Мы похоронили О’Брайена за городом, в ящике, добытом в одном доме. К счастью, ящик оказался впору, так как труп был коротко обрезан. Мы не пели над ним и не молились; но собрались все и минуту постояли с шапками в руках.

Так церемония и кончилась…

Но когда Эванс захотел получить выигрыш, оказалось, что прогоревший банкир исчез. Совершенно равнодушно, с тем же спокойствием, как и ко всему другому, отнёсся Эванс и к этому. Он имел достаточно денег, чтоб купить себе билет, рубашек, штаны и романы. А всем этим Эванс обезпечен был до зимы.

Мы пробыли в городе ещё следующий день до вечера. Мы жили так же и выпили в трактире всё. Покидая это место, многие рабочие не имели ни гроша для железной дороги и забирались в товарные вагоны, хоронясь в пшенице. Но старому, горбатому повару, норвежцу из Айовы, пришлось скверно. Удачно он залез в пшеницу, но не мог улежать там спокойно и начал спьяну распевать скверные песни своим бабьим голосом. Так он был найден и выброшен вон. И при обыске нашли на этом человечишке так много денег, что он свободно мог всем нам купить билеты, негодяй!

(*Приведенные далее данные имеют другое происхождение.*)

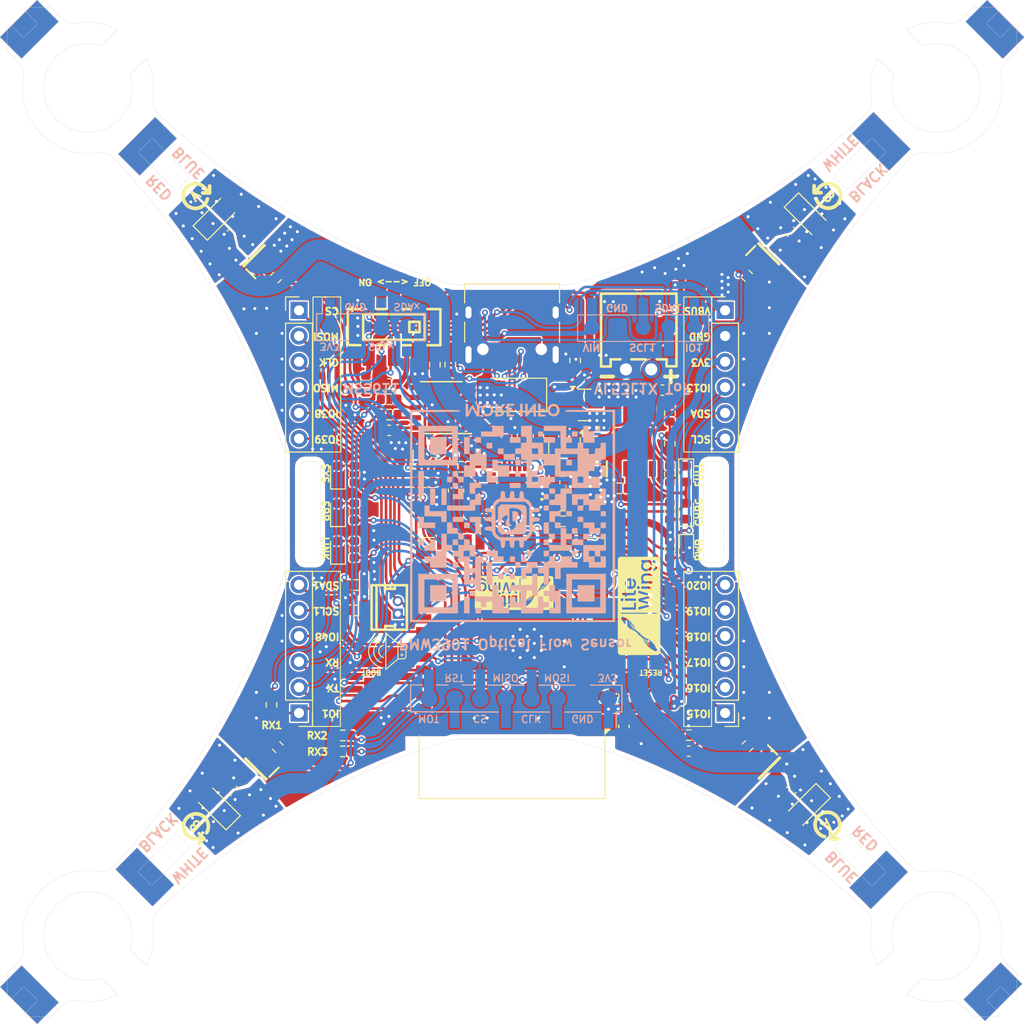
<source format=kicad_pcb>
(kicad_pcb
	(version 20241229)
	(generator "pcbnew")
	(generator_version "9.0")
	(general
		(thickness 1.6)
		(legacy_teardrops no)
	)
	(paper "A4")
	(layers
		(0 "F.Cu" signal)
		(2 "B.Cu" signal)
		(9 "F.Adhes" user "F.Adhesive")
		(11 "B.Adhes" user "B.Adhesive")
		(13 "F.Paste" user)
		(15 "B.Paste" user)
		(5 "F.SilkS" user "F.Silkscreen")
		(7 "B.SilkS" user "B.Silkscreen")
		(1 "F.Mask" user)
		(3 "B.Mask" user)
		(17 "Dwgs.User" user "User.Drawings")
		(19 "Cmts.User" user "User.Comments")
		(21 "Eco1.User" user "User.Eco1")
		(23 "Eco2.User" user "User.Eco2")
		(25 "Edge.Cuts" user)
		(27 "Margin" user)
		(31 "F.CrtYd" user "F.Courtyard")
		(29 "B.CrtYd" user "B.Courtyard")
		(35 "F.Fab" user)
		(33 "B.Fab" user)
		(39 "User.1" user)
		(41 "User.2" user)
		(43 "User.3" user)
		(45 "User.4" user)
		(47 "User.5" user)
		(49 "User.6" user)
		(51 "User.7" user)
		(53 "User.8" user)
		(55 "User.9" user)
	)
	(setup
		(stackup
			(layer "F.SilkS"
				(type "Top Silk Screen")
			)
			(layer "F.Paste"
				(type "Top Solder Paste")
			)
			(layer "F.Mask"
				(type "Top Solder Mask")
				(thickness 0.01)
			)
			(layer "F.Cu"
				(type "copper")
				(thickness 0.035)
			)
			(layer "dielectric 1"
				(type "core")
				(thickness 1.51)
				(material "FR4")
				(epsilon_r 4.5)
				(loss_tangent 0.02)
			)
			(layer "B.Cu"
				(type "copper")
				(thickness 0.035)
			)
			(layer "B.Mask"
				(type "Bottom Solder Mask")
				(thickness 0.01)
			)
			(layer "B.Paste"
				(type "Bottom Solder Paste")
			)
			(layer "B.SilkS"
				(type "Bottom Silk Screen")
			)
			(copper_finish "None")
			(dielectric_constraints no)
		)
		(pad_to_mask_clearance 0)
		(allow_soldermask_bridges_in_footprints no)
		(tenting front back)
		(pcbplotparams
			(layerselection 0x00000000_00000000_55555555_555555f0)
			(plot_on_all_layers_selection 0x00000000_00000000_00000000_00000000)
			(disableapertmacros no)
			(usegerberextensions no)
			(usegerberattributes yes)
			(usegerberadvancedattributes yes)
			(creategerberjobfile yes)
			(dashed_line_dash_ratio 12.000000)
			(dashed_line_gap_ratio 3.000000)
			(svgprecision 4)
			(plotframeref no)
			(mode 1)
			(useauxorigin no)
			(hpglpennumber 1)
			(hpglpenspeed 20)
			(hpglpendiameter 15.000000)
			(pdf_front_fp_property_popups yes)
			(pdf_back_fp_property_popups yes)
			(pdf_metadata yes)
			(pdf_single_document no)
			(dxfpolygonmode yes)
			(dxfimperialunits no)
			(dxfusepcbnewfont yes)
			(psnegative no)
			(psa4output no)
			(plot_black_and_white yes)
			(sketchpadsonfab no)
			(plotpadnumbers no)
			(hidednponfab no)
			(sketchdnponfab yes)
			(crossoutdnponfab yes)
			(subtractmaskfromsilk no)
			(outputformat 3)
			(mirror no)
			(drillshape 0)
			(scaleselection 1)
			(outputdirectory "")
		)
	)
	(net 0 "")
	(net 1 "GND")
	(net 2 "VBUS")
	(net 3 "Net-(U2-BP)")
	(net 4 "+3V3")
	(net 5 "+BATT")
	(net 6 "Net-(U5-V3)")
	(net 7 "Net-(U7-REGOUT)")
	(net 8 "Net-(U7-CPOUT)")
	(net 9 "/EN")
	(net 10 "Net-(D2-A)")
	(net 11 "Net-(D3-A)")
	(net 12 "Net-(D4-A)")
	(net 13 "Net-(D5-A)")
	(net 14 "+5V")
	(net 15 "Net-(IC1-PROG)")
	(net 16 "Net-(IC1-~{STDBY})")
	(net 17 "Net-(IC1-~{CHRG})")
	(net 18 "/D-")
	(net 19 "unconnected-(J1-SBU2-PadB8)")
	(net 20 "unconnected-(J1-SBU1-PadA8)")
	(net 21 "Net-(J1-CC2)")
	(net 22 "/D+")
	(net 23 "Net-(J1-CC1)")
	(net 24 "/IO18")
	(net 25 "/IO17")
	(net 26 "/IO16")
	(net 27 "/IO15")
	(net 28 "/SDA")
	(net 29 "/IO19")
	(net 30 "/SCL")
	(net 31 "/IO21")
	(net 32 "/IO13")
	(net 33 "/IO14")
	(net 34 "/IO48")
	(net 35 "/TX")
	(net 36 "/SCL1")
	(net 37 "/SDA1")
	(net 38 "/RX")
	(net 39 "/IO1")
	(net 40 "/BUZ2")
	(net 41 "/BUZ1")
	(net 42 "unconnected-(U8-IO47-Pad24)")
	(net 43 "/MISO")
	(net 44 "/CLK")
	(net 45 "/MOSI")
	(net 46 "/CS")
	(net 47 "Net-(LED1-A)")
	(net 48 "Net-(LED2-K)")
	(net 49 "Net-(LED3-K)")
	(net 50 "/LED_GREEN")
	(net 51 "/LED_RED")
	(net 52 "/LED_BLUE")
	(net 53 "/LDO_H")
	(net 54 "Net-(U5-RXD)")
	(net 55 "Net-(U5-TXD)")
	(net 56 "Net-(U7-AD0)")
	(net 57 "/MPU_INT")
	(net 58 "/IO0")
	(net 59 "/MOT_1")
	(net 60 "/MOT_2")
	(net 61 "/MOT_3")
	(net 62 "/MOT_4")
	(net 63 "LDO_EN")
	(net 64 "/ADC_BAT")
	(net 65 "/DTR")
	(net 66 "unconnected-(U5-CTS-Pad5)")
	(net 67 "/RTS")
	(net 68 "unconnected-(U7-EP-Pad25)")
	(net 69 "unconnected-(U7-NC_7-Pad16)")
	(net 70 "unconnected-(U7-NC_8-Pad17)")
	(net 71 "unconnected-(U7-NC_3-Pad4)")
	(net 72 "unconnected-(U7-NC_4-Pad5)")
	(net 73 "Net-(J12-Pin_5)")
	(net 74 "/AUXSDA")
	(net 75 "unconnected-(U7-RESV_1-Pad19)")
	(net 76 "unconnected-(U7-NC_2-Pad3)")
	(net 77 "unconnected-(U7-RESV_3-Pad22)")
	(net 78 "unconnected-(U7-NC_5-Pad14)")
	(net 79 "unconnected-(U7-NC_6-Pad15)")
	(net 80 "unconnected-(U7-NC_1-Pad2)")
	(net 81 "unconnected-(U7-RESV_2-Pad21)")
	(net 82 "unconnected-(U8-IO46-Pad16)")
	(net 83 "unconnected-(U8-IO45-Pad26)")
	(net 84 "/IO20")
	(net 85 "Net-(LED4-A)")
	(net 86 "Net-(LED5-A)")
	(net 87 "Net-(LED6-A)")
	(net 88 "/AUXSCL")
	(net 89 "Net-(J11-Pin_7)")
	(net 90 "Net-(J11-Pin_8)")
	(net 91 "unconnected-(SW1-Pad6)")
	(net 92 "unconnected-(SW1-Pad5)")
	(footprint "ConnTH1.25MM:CONN-TH_1.25T-2A_1.25T-2A" (layer "F.Cu") (at 136.0615 103.62995 90))
	(footprint "LED_SMD:LED_0603_1608Metric" (layer "F.Cu") (at 130.1355 90.411 90))
	(footprint "Resistor_SMD:R_0603_1608Metric" (layer "F.Cu") (at 130.6035 116.308))
	(footprint "DroneV2:JST_PH_B2B-PH-K_1x02_P2.00mm_Vertical" (layer "F.Cu") (at 179.133199 124.391485 -135))
	(footprint "LOGO" (layer "F.Cu") (at 159.975708 103.457628 90))
	(footprint "Capacitor_SMD:C_0603_1608Metric" (layer "F.Cu") (at 142.3545 94.363 180))
	(footprint "Resistor_SMD:R_0603_1608Metric" (layer "F.Cu") (at 131.7645 97.871 -90))
	(footprint "Resistor_SMD:R_0603_1608Metric" (layer "F.Cu") (at 138.702 91.2245))
	(footprint "3x4x2:Tactile 3x4x2mm TS-A010" (layer "F.Cu") (at 133.5315 113.33 90))
	(footprint "Resistor_SMD:R_0603_1608Metric" (layer "F.Cu") (at 123.5525 113.267 90))
	(footprint "Capacitor_SMD:C_0603_1608Metric" (layer "F.Cu") (at 143.1025 92.049 -90))
	(footprint "Resistor_SMD:R_0603_1608Metric" (layer "F.Cu") (at 135.2035 83.013))
	(footprint "Resistor_SMD:R_0603_1608Metric" (layer "F.Cu") (at 163.0015 94.078547 90))
	(footprint "Resistor_SMD:R_0603_1608Metric" (layer "F.Cu") (at 142.3625 89.696 180))
	(footprint "LOGO" (layer "F.Cu") (at 147.569802 102.178833 180))
	(footprint "LED_SMD:LED_0603_1608Metric" (layer "F.Cu") (at 130.1355 97.851 90))
	(footprint "DroneV2:JST_PH_B2B-PH-K_1x02_P2.00mm_Vertical" (layer "F.Cu") (at 117.1415 125.899 135))
	(footprint "Capacitor_SMD:C_0603_1608Metric" (layer "F.Cu") (at 158.4545 115.413 -90))
	(footprint "SI2302DS-T1:SOT95P237X112-3N" (layer "F.Cu") (at 172.812593 68.599907 45))
	(footprint "LED_SMD:LED_0603_1608Metric" (layer "F.Cu") (at 164.6195 97.891 -90))
	(footprint "DroneV2:JST_PH_B2B-PH-K_1x02_P2.00mm_Vertical" (layer "F.Cu") (at 115.546801 63.924515 45))
	(footprint "Resistor_SMD:R_0603_1608Metric"
		(layer "F.Cu")
		(uuid "2c4641f1-6902-4e40-bbb9-e41ac5b7bdf8")
		(at 124.167894 117.458392 -45)
		(descr "Resistor SMD 0603 (1608 Metric), square (rectangular) end terminal, IPC_7351 nominal, (Body size source: IPC-SM-782 page 72, https
... [2735207 chars truncated]
</source>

Мы разнеслись по всем ветрам. Вадьдресец купил себе маленькое стрельбище в одном городе Миннесоты, повар направился на запад, к берегам Тихого океана. А Эванс кружится, наверно, в шёлковых своих рубахах и полной рукой сыплет деньги. Каждое лето он в прериях убирает пшеницу и каждую зиму в лесах Висконсина рубит деревья. Это его жизнь.

Жизнь, такая же хорошая, быть может, как и всякая другая.